Родственникам часто бывает сложно это пережить. Моя тетя, врач-рентгенолог, которая многим пациентам с онкологией поставила первичный диагноз, сама заболела раком поджелудочной железы. Поскольку симптомы этого вида онкологии проявляются лишь на поздней стадии, то часто оказывается, что рак уже распространился по всему телу и его тяжело оперировать и лечить. Я много раз навещал ее и хотел знать, как она видит свою болезнь, что она хочет сделать для себя и своего тела и что записано в ее внутреннем списке желаний. Она не хотела об этом говорить. Это была черта ее характера, и я принимал ее, хотя это давалось мне с трудом. Моя тетя до последнего ходила на химиотерапию, которую плохо переносила и которая не могла значительно продлить ее жизнь. Но она не желала дискутировать о смысле и цели этих медицинских дубинок. Она умерла еще до того, как мы успели подготовить ей место в хосписе. Я часто думал о том, что она, возможно, получила бы больше пользы, если бы больничная касса просто перечислила ей напрямую десять процентов от всех денег, которые она безропотно выплатила за бесполезные и экстремально дорогие лекарства. На эти десять процентов она могла бы совершить кругосветное путешествие вместо того, чтобы бороться в палате за пару лишних дней или недель. Наверное, это могло бы стать моим путем, но не ее.

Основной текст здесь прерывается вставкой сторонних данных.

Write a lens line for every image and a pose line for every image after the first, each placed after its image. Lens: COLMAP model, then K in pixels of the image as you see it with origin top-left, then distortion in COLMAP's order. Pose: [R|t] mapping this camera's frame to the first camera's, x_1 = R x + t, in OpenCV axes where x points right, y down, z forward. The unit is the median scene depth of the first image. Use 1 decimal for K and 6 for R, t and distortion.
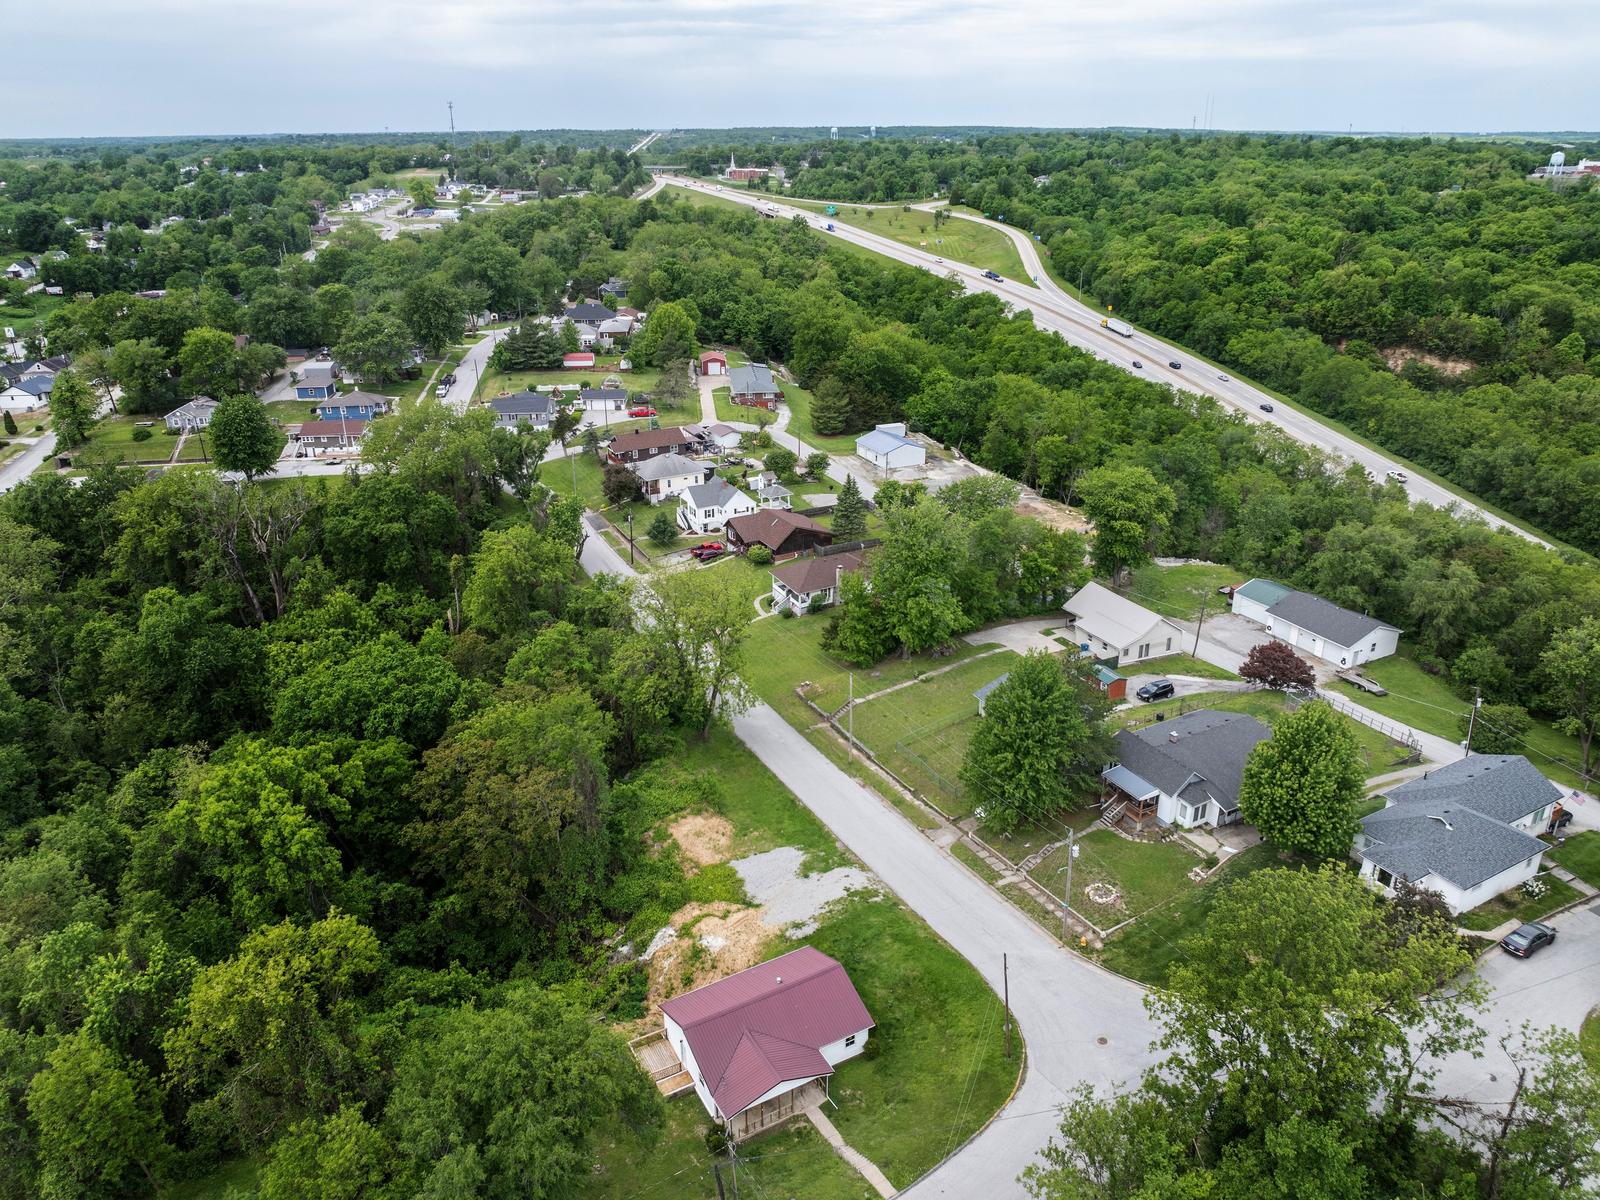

Идея с десятью процентами – это утопия, я знаю. А что не утопия, так это разговор с врачами и родственниками о том, что продолжать терапию бессмысленно и что пора подумать об услугах паллиативных отделений и хосписов. Большинство людей в паллиативном отделении получают такой уход, что их можно выписать домой. Потому что раз уж все зашло настолько далеко, то я бы предпочел умереть дома. Так же как и многие другие.